▶ Assignment A:
From the fund profile, copy the passage starting with "Welcome, Fools, to" and going on through "The Colbert Report.".
▶ Assignment B:
According to the fund profile, in what month and year did Buffalo Science & Technology open for business?

[Source document]

Welcome, Fools, to part 48 of our several-thousand-part series, "Better Know a Stock Picker," which is loosely, but not too loosely, based on Stephen Colbert's "Better Know a District" from The Colbert Report.

Like Stephen and his thorough investigations into America's congressional districts, each week I take a look at a fund you may want to own. What's on tap this week?

Buffalo Science & Technology (BUFTX)

Expense ratio

1.03%

Fund size

$152.7 million

1-year return

19.15%

5-year return

13.24%

10-year return

N/A

Source: Buffalo Funds. Returns as of 5/31/07.

Top 5 holdings

Company

% of Assets

Cabot Microelectronics (NASDAQ:CCMP)

2.64%

Hewitt Associates (NYSE:HEW)

2.64%

Jabil Circuit (NYSE:JBL)

2.41%

IMS Health (NYSE:RX)

2.02%

LifeCell (NASDAQ:LIFC)

1.95%

Source: Morningstar. As of 3/31/07.

Meet Clay Brethour, Elizabeth Jones, and Dave Carlsen
The fightin' team at Buffalo Science & Technology is led by the triumphant triumvirate of Clay Brethour, Elizabeth Jones, and Dave Carlsen. Though they haven't been together long -- Carlsen joined the team in 2004 -- they're up on the S&P 500 by about 1% per year over each of the past three years. And that's while running a tech fund, one of the worst sectors to be in lately.

Actually, it's worse than that. Buffalo Science & Technology opened for business in April 2001. I don't need to tell you what happened a few months later.

Certainly, investors who lost money during those dark days have nothing to complain about when compared with those who lost loved ones in the attacks on New York and Washington, D.C. But they still paid a price: Buffalo Science & Technology declined 39% in 2002.

[/Source document]
[Provided material]

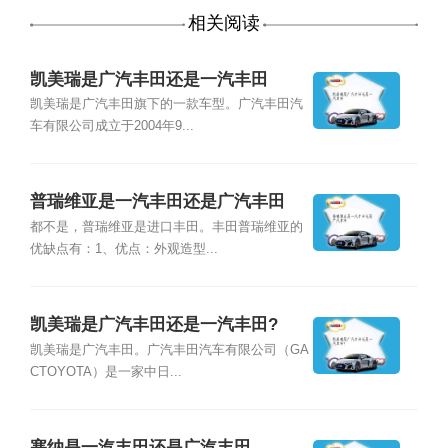
相关阅读
凯美瑞是广汽丰田还是一汽丰田
凯美瑞是广汽丰田旗下的一款车型。广汽丰田汽
车有限公司成立于2004年9...
普瑞维亚是一汽丰田还是广汽丰田
都不是，普瑞维亚是进口丰田。丰田普瑞维亚的
优缺点有：1、优点：外观造型...
凯美瑞是广汽丰田还是一汽丰田?
凯美瑞是广汽丰田。广汽丰田汽车有限公司（GA
CTOYOTA）是一家中日...
塞纳是一汽丰田还是广汽丰田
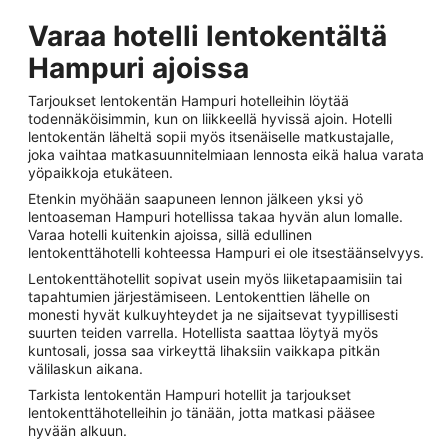
Varaa hotelli lentokentältä
Hampuri ajoissa
Tarjoukset lentokentän Hampuri hotelleihin löytää
todennäköisimmin, kun on liikkeellä hyvissä ajoin. Hotelli
lentokentän läheltä sopii myös itsenäiselle matkustajalle,
joka vaihtaa matkasuunnitelmiaan lennosta eikä halua varata
yöpaikkoja etukäteen.
Etenkin myöhään saapuneen lennon jälkeen yksi yö
lentoaseman Hampuri hotellissa takaa hyvän alun lomalle.
Varaa hotelli kuitenkin ajoissa, sillä edullinen
lentokenttähotelli kohteessa Hampuri ei ole itsestäänselvyys.
Lentokenttähotellit sopivat usein myös liiketapaamisiin tai
tapahtumien järjestämiseen. Lentokenttien lähelle on
monesti hyvät kulkuyhteydet ja ne sijaitsevat tyypillisesti
suurten teiden varrella. Hotellista saattaa löytyä myös
kuntosali, jossa saa virkeyttä lihaksiin vaikkapa pitkän
välilaskun aikana.
Tarkista lentokentän Hampuri hotellit ja tarjoukset
lentokenttähotelleihin jo tänään, jotta matkasi pääsee
hyvään alkuun.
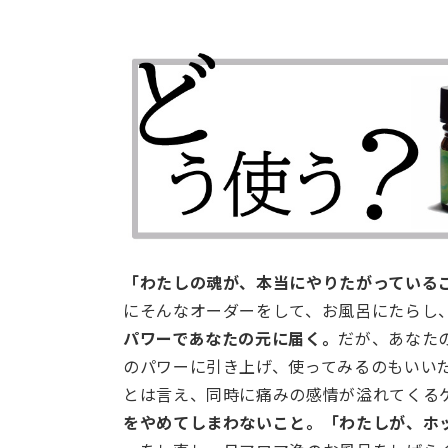
「わたしの魂が、本当にやりたがっている
にそんなオーダーをして、お風呂にたらし
パワーであなたの元に届く。
だが、あなた
のパワーに引き上げ、使ってみるのもいい
とは言え、同時に痛みの感情が溢れてくる
をやめてしまわないこと。「わたしが、ホ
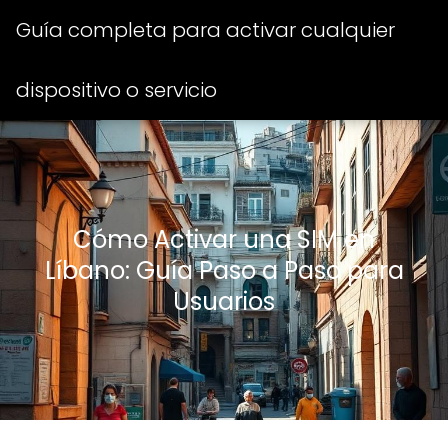
Guía completa para activar cualquier
dispositivo o servicio
Cómo Activar una SIM en
Líbano: Guía Paso a Paso para
Usuarios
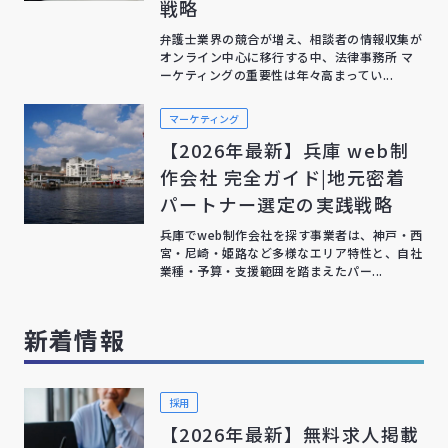
戦略
弁護士業界の競合が増え、相談者の情報収集が
オンライン中心に移行する中、法律事務所 マ
ーケティングの重要性は年々高まってい...
マーケティング
【2026年最新】兵庫 web制
作会社 完全ガイド|地元密着
パートナー選定の実践戦略
兵庫でweb制作会社を探す事業者は、神戸・西
宮・尼崎・姫路など多様なエリア特性と、自社
業種・予算・支援範囲を踏まえたパー...
新着情報
採用
【2026年最新】無料求人掲載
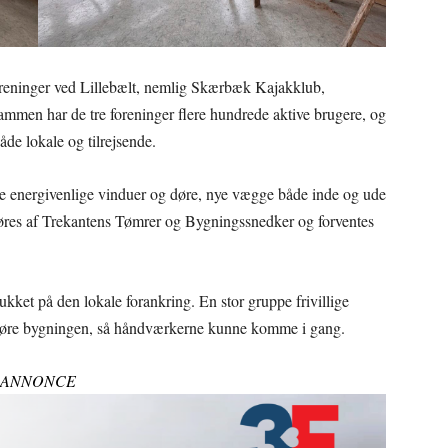
oreninger ved Lillebælt, nemlig Skærbæk Kajakklub,
mmen har de tre foreninger flere hundrede aktive brugere, og
åde lokale og tilrejsende.
nye energivenlige vinduer og døre, nye vægge både inde og ude
øres af Trekantens Tømrer og Bygningssnedker og forventes
kket på den lokale forankring. En stor gruppe frivillige
argøre bygningen, så håndværkerne kunne komme i gang.
ANNONCE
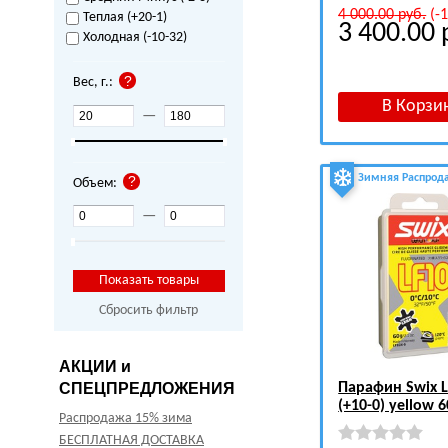
4 000.00
руб.
(-
Теплая (+20-1)
3 400.00
Холодная (-10-32)
Вес, г.:
—
Зимняя Распрод
Объем:
—
Сбросить фильтр
АКЦИИ и
СПЕЦПРЕДЛОЖЕНИЯ
Парафин Swix L
(+10-0) yellow 6
Распродажа 15% зима
БЕСПЛАТНАЯ ДОСТАВКА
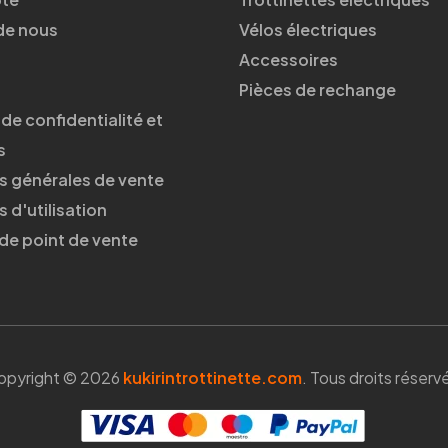
de nous
Vélos électriques
Accessoires
Pièces de rechange
 de confidentialité et
s
s générales de vente
 d'utilisation
 de point de vente
opyright © 2026
kukirintrottinette.com
. Tous droits réserv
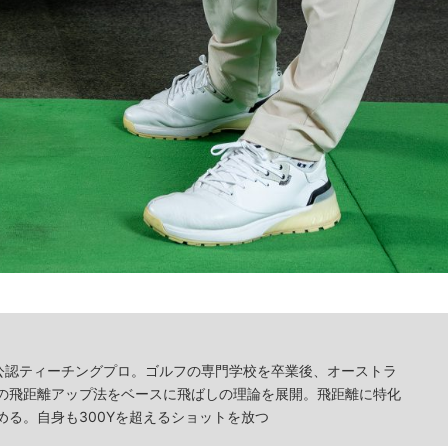
TF公認ティーチングプロ。ゴルフの専門学校を卒業後、オーストラ
の飛距離アップ法をベースに飛ばしの理論を展開。飛距離に特化
める。自身も300Yを超えるショットを放つ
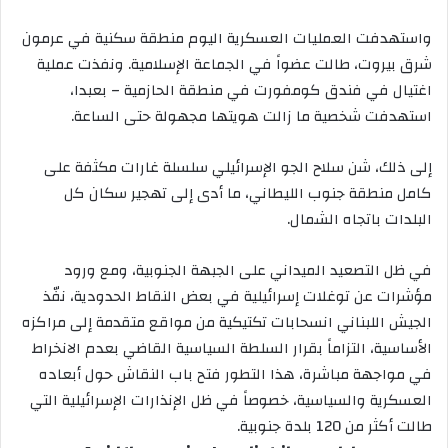
واستهدفت العمليات العسكرية اليوم منطقة سكنية في عرمون
شرق بيروت، طالت عضواً في الجماعة الإسلامية. ونفذت عملية
اغتيال في فندق كومفورت في منطقة الحازمية – بعبدا،
استهدفت شخصية ما زالت هويتها مجهولة حتى الساعة.
إلى ذلك، شن سلاح الجو الإسرائيلي سلسلة غارات مكثفة على
كامل منطقة جنوب الليطاني، ما أدى إلى تهجير سكان كل
البلدات باتجاه الشمال.
في ظل التصعيد الميداني على الجبهة الجنوبية، ومع ورود
مؤشرات عن توغلات إسرائيلية في بعض النقاط الحدودية، نفّذ
الجيش اللبناني انسحابات تكتيكية من مواقع متقدمة إلى مراكزه
الأساسية، التزاماً بقرار السلطة السياسية القاضي بعدم الانخراط
في مواجهة مباشرة، هذا التطور فتح باب النقاش حول أبعاده
العسكرية والسياسية، خصوصاً في ظل الإنذارات الإسرائيلية التي
طالت أكثر من 120 بلدة جنوبية.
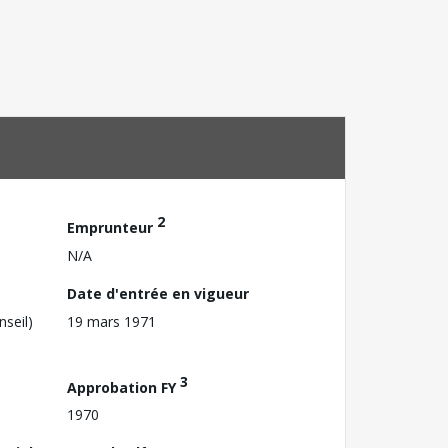
2
Emprunteur
N/A
Date d'entrée en vigueur
nseil)
19 mars 1971
3
Approbation FY
1970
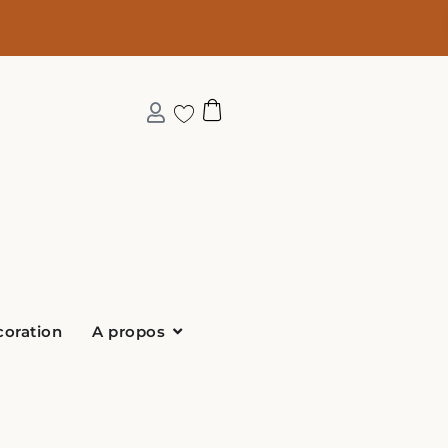
Ouvrir A propos
coration
A propos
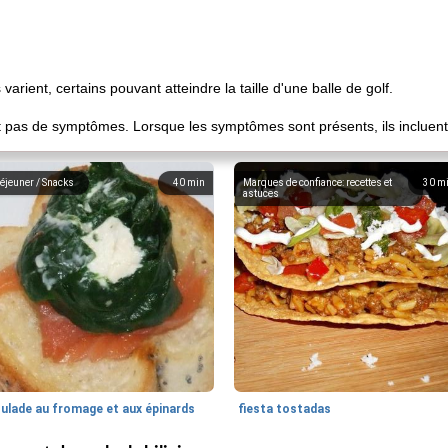
s varient, certains pouvant atteindre la taille d'une balle de golf.
nt pas de symptômes. Lorsque les symptômes sont présents, ils incluent
éjeuner / Snacks
40
min
Marques de confiance: recettes et
30
m
astuces
oulade au fromage et aux épinards
fiesta tostadas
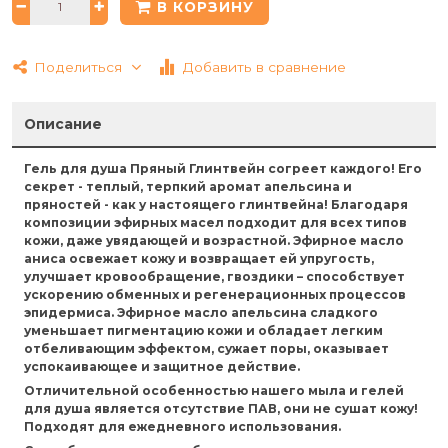
В КОРЗИНУ
Поделиться
Добавить в сравнение
Описание
Гель для душа Пряный Глинтвейн
согреет каждого! Его
секрет - теплый, терпкий аромат апельсина и
пряностей - как у настоящего глинтвейна! Благодаря
композиции эфирных масел подходит для всех типов
кожи, даже увядающей и возрастной. Эфирное масло
аниса освежает кожу и возвращает ей упругость,
улучшает кровообращение, гвоздики – способствует
ускорению обменных и регенерационных процессов
эпидермиса. Эфирное масло апельсина сладкого
уменьшает пигментацию кожи и обладает легким
отбеливающим эффектом, сужает поры, оказывает
успокаивающее и защитное действие.
Отличительной особенностью нашего мыла и гелей
для душа является отсутствие ПАВ, они не сушат кожу!
Подходят для ежедневного использования.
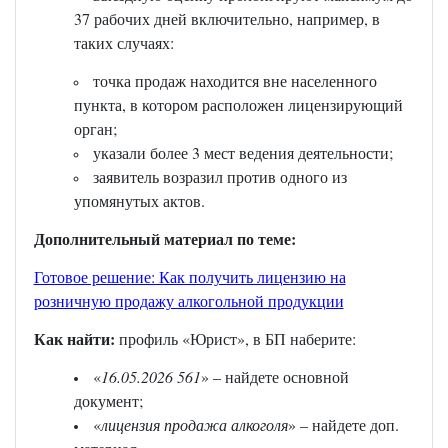
37 рабочих дней включительно, например, в
таких случаях:
точка продаж находится вне населенного
пункта, в котором расположен лицензирующий
орган;
указали более 3 мест ведения деятельности;
заявитель возразил против одного из
упомянутых актов.
Дополнительный материал по теме:
Готовое решение: Как получить лицензию на
розничную продажу алкогольной продукции
Как найти:
профиль «Юрист», в БП наберите:
«
16.05.2026 561
» – найдете основной
документ;
«
лицензия продажа алкоголя
» – найдете доп.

[/Provided material]

▶ Worked solution A:
Welcome, Fools, to part 48 of our several-thousand-part series, "Better Know a Stock Picker," which is loosely, but not too loosely, based on Stephen Colbert's "Better Know a District" from The Colbert Report.

▶ Worked solution B:
April 2001